I don’t know why I feel personally invested in the success or failure of the Valley. I went to a Big 12 school, a MAC school and a Colonial school. But I do - ACC-jonesing blowhards like Billy Packer can do that to anyone. Lest we forget, last weekend talking heads Packer and buddy Jim Nantz criticized the NCAA selection committee for putting in four Missouri Valley Conference teams, the same as their beloved ACC, thus leaving out ACC tourney wanna-bes Maryland and Florida State. Better to have bottom-bracket backbenchers from the “power” conferences than the number 3 and 4 teams from a mid-major conference with high RPI. The Valley has six teams in the RPI top 35. The ACC has three.
So how did the Valley fare on the first day of the first round?
MVC: 1-0
ACC: 2-0
Big East: 0-3
Big 10: 2-0
Big 12: 1-1
PAC-10: 2-0
SEC: 4-0
The real test, of course, is today, when the three teams that the committee encumbered with unnecessarily bad seeds take the court.

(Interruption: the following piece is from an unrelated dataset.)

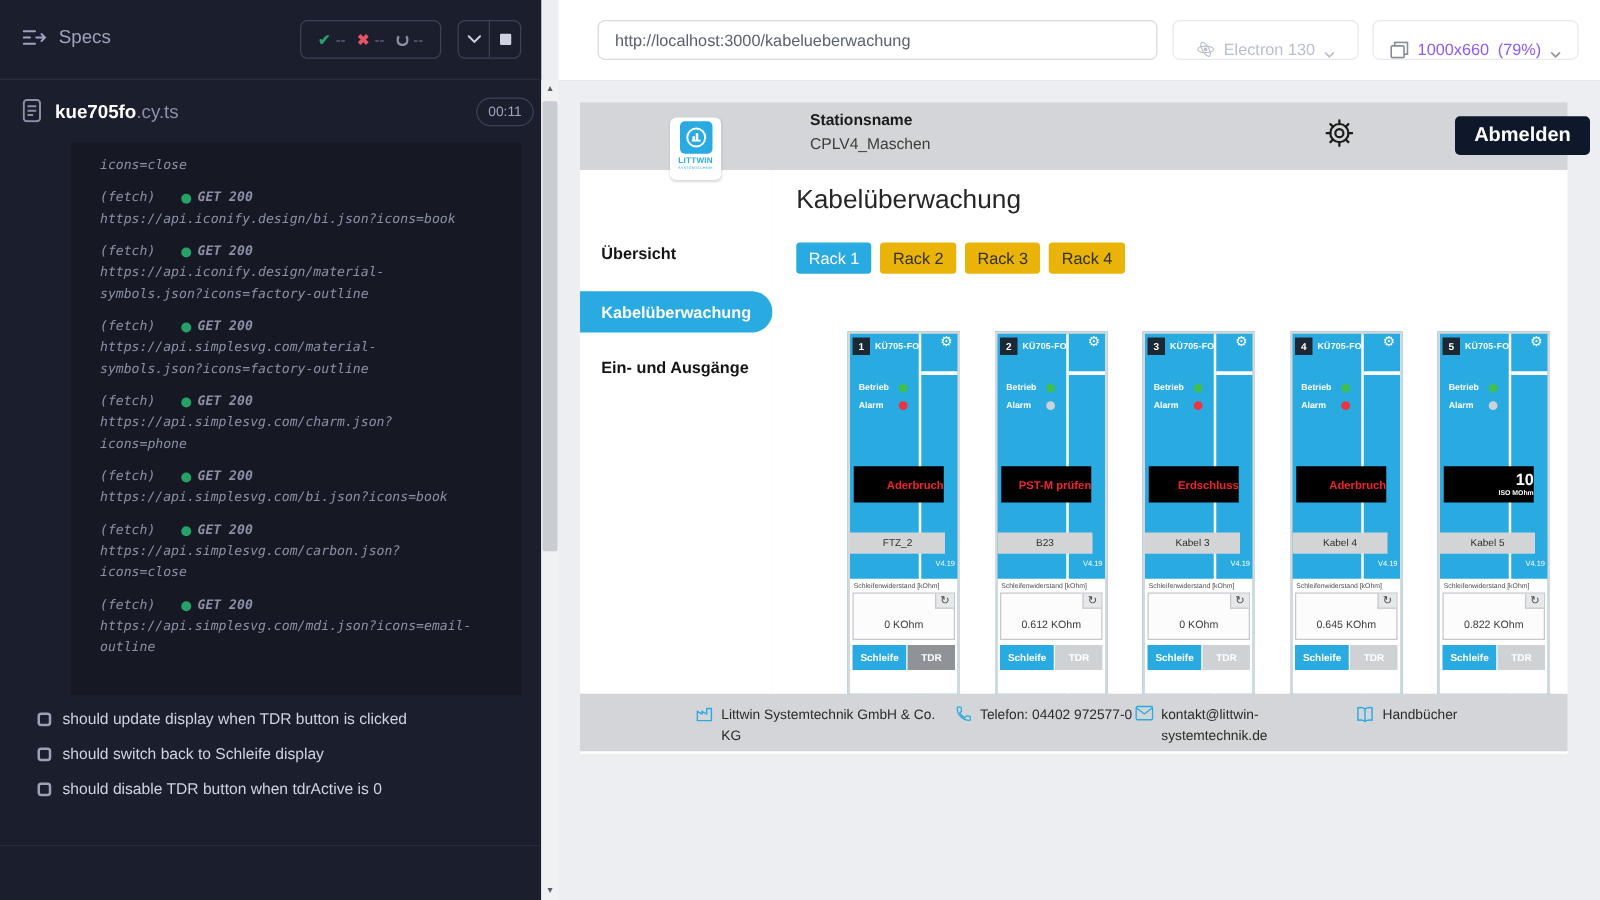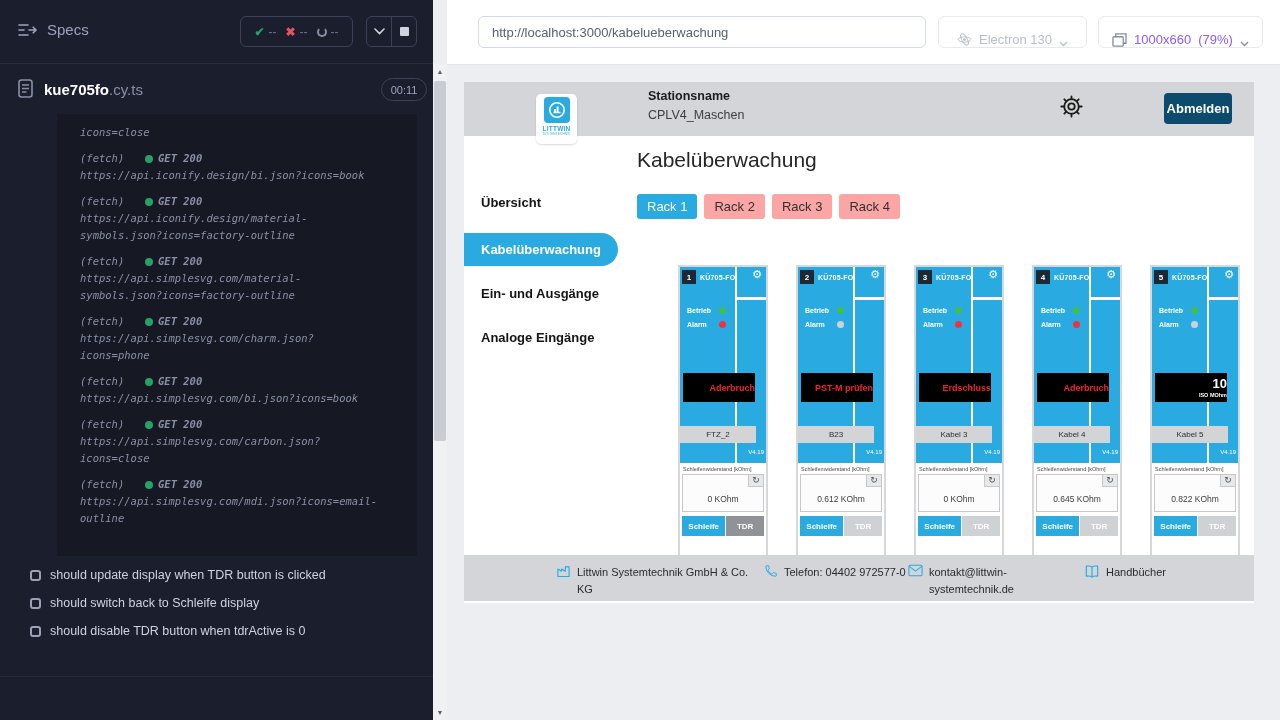"Abmelden" #logout-btn { background: #0c4a6e -> #0f172a; font-size: 13px -> 16px; width: 68px -> 108px }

If NC State loses to Cal and Southern Illinois and Northern Iowa beat West Virginia and Georgetown, respectively, does that mean that the Valley is as good as the ACC? Or better than the Big East, which would then be no better than 3-5?
Of course it doesn’t. The committee selects and seeds teams based on their performance this season, not on whether the conference has won games in past tournaments.
UPDATE: So things didn’t go so well for the Valley this afternoon, with Northern Iowa falling to Georgetown and Southern Illinois losing to West Virginia. The smaller conferences acquitted themselves admirably, however, with 14 seed Northwestern State of the Southland Conference taking out Big 10 foe (and 3 seed ) Iowa, and 9 seed Bucknell of the Patriot League upsetting 8 seed Arkansas (from the SEC).
This doesn’t address a larger point about seeding, however. Northern Iowa was a 10 seed with an RPI of 25. They faced a 7 seed with an RPI of 36. The other 10 seeds had RPIs of 51 (NC State), 56 (Alabama) and 58 (Seton Hall). Southern Illinois was an 11 seed with an RPI of 29. They faced 6 seed West Virginia, which had an RPI of 38. The other 11 seeds had RPIs of 26 (George Mason), 52 (Wisconsin-Milwaukee) and 55 (San Diego State). if the committee is going to continue to seed mid-major conference champions and high-RPI runners up in the double-digits, it will continue to be an uphill battle.